Columbia University Press

Language

en-US

Abstract

In Hamdan v. Rumsfeld, a five to three majority of the United States Supreme Court held unlawful the Bush Administration's use of military commissions to try alien combatant detainees held at the United States airbase in Guantanamo Bay, Cuba. The most basic issue in Hamdan was whether the Supreme Court had jurisdiction to hear the case. Justice Scalia's dissenting opinion argued that the Detainee Treatment Act of 2005 stripped the Supreme Court and all other courts of jurisdiction to hear habeas cases such as Hamdan's.

Hamdan argued in the Supreme Court that to read the Detainee Treatment Act to strip jurisdiction over pending habeas cases, as Justice Scalia did, would raise constitutional questions about Congress's power to limit the Supreme Court's appellate jurisdiction. The Hamdan majority did not address this constitutional question because it read the Detainee Treatment Act to preserve jurisdiction over pending cases. But Justice Scalia's construction of the statute required him to address Hamdan's constitutional claims. He casually dismissed concerns about Congress's power to strip the Supreme Court's jurisdiction by reference to the Exceptions Clause of Article III, § 2, which he viewed as an explicit authorization for Congress to limit the Court's jurisdiction. While Justice Scalia may have been right on the specific facts of Hamdan, his broader claims about Congress's power to strip jurisdiction from the Supreme Court are textually wrong.

Simply put, Article III requires that the federal judiciary be able to exercise all of the judicial power of the United States that is vested by the Constitution and that the Supreme Court must have the final judicial word in all cases, such as Hamdan's, that raise federal issues. These conclusions flow quite naturally from an originalist methodology that looks to the objective meaning of the Constitution that would have been held by a hypothetical reasonable observer in 1788 and that relies primarily on textual, intratextual, and structural arguments. Ironically, one can make a strong case for Justice Scalia's view of congressional power to control Supreme Court jurisdiction using legislative history and consequentialist arguments-tools that Justice Scalia normally abjures. But the more one focuses on formalist arguments from text and structure, the more clear it becomes that the Supreme Court is constitutionally vested with the final judicial say on matters within (at least the first three of) the heads of jurisdiction granted to the federal courts in Article III.

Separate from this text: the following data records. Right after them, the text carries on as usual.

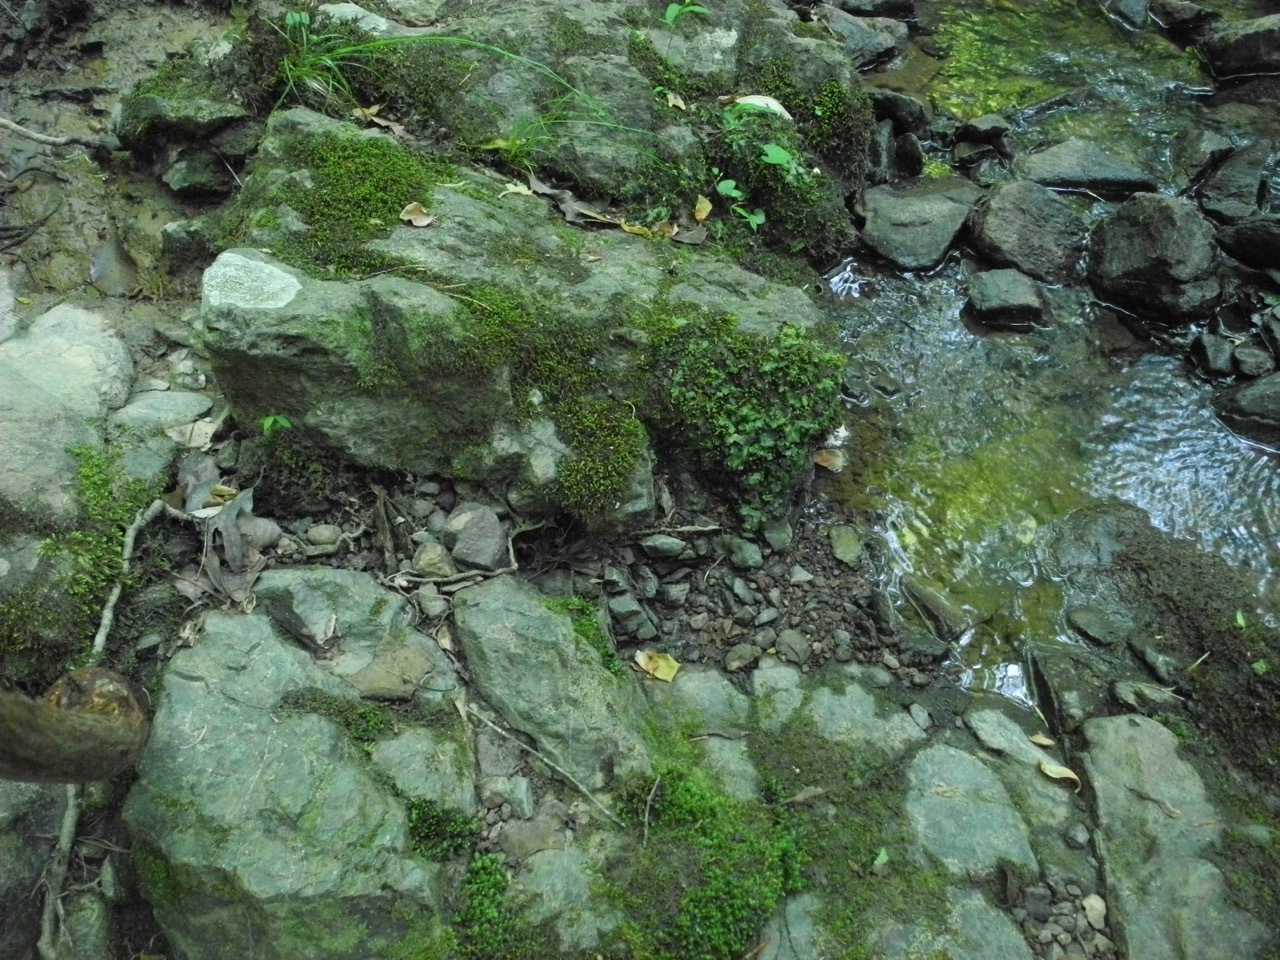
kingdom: Plantae
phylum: Marchantiophyta
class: Marchantiopsida
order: Marchantiales
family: Conocephalaceae
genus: Conocephalum
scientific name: Conocephalum salebrosum
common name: Cat-tongue liverwort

Relying on textual, intratextual, and structural arguments, this Essay argues that, in the same way that the Constitution vests all of the executive power of the United States in a unitary executive department, the Constitution vests all judicial power in the federal judiciary, with the Supreme Court having supervisory power over all other inferior tribunals within the judicial department. While the Constitution leaves Congress with the option of creating or not creating lower federal courts, it does not give Congress the option of creating or designating lower federal courts over which the Supreme Court does not, at the end of the day, have the last word.